Greek Merchant Ship Runs Aground in Australia Due to Violent Storms


A Greek-owned merchant ship, the 'Anikitos', has been stranded after being blown aground by Cyclone Megan in northern Australia.

The 55,700-deadweight-tonne bulker struck South32's loading wharf on remote Groote Eylandt in the Northern Territory on Monday. The incident occurred as Cyclone Megan battered the region with winds exceeding 100 kilometres per hour.

The Australian Maritime Safety Authority (AMSA) reported that the Greek-flagged 'Anikitos' was docked at the Alyangula wharf when the cyclone struck.
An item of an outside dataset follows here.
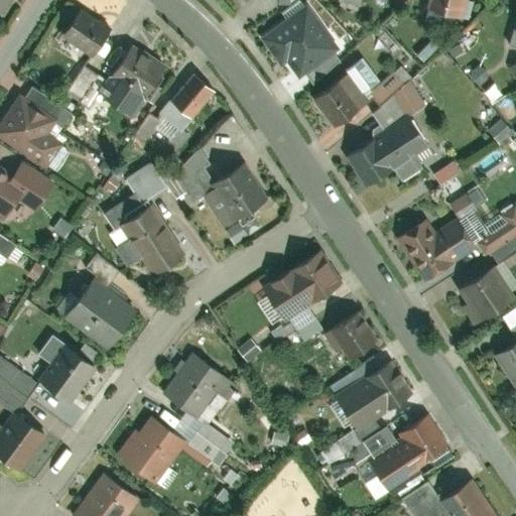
[(0,0),(0,12),(1,13),(10,0),(0,0)]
The vessel was carrying a significant cargo, including over 41,000 tonnes of manganese ore, fuel oil, and diesel.

AMSA is coordinating with the ship's owners and insurers to arrange tugboats to assist in moving the 'Anikitos' from the wharf to a secure anchorage.

South32, the owner of the loading wharf, has temporarily suspended operations at its Groote Eylandt Mining Company (GEMCO) due to cyclone damage. Initial assessments indicate structural damage to the wharf, but the full extent of the disruption to production remains unclear.

GEMCO is a major global producer of manganese ore, co-owned by South32 and Anglo American.

Cyclone Megan has also caused disruptions at other mining facilities. Trading giant Glencore reportedly evacuated workers from their Bing Bong loading facility on the Gulf of Carpentaria.

Authorities are assessing the full impact of the cyclone and working to restore normal operations across the affected regions.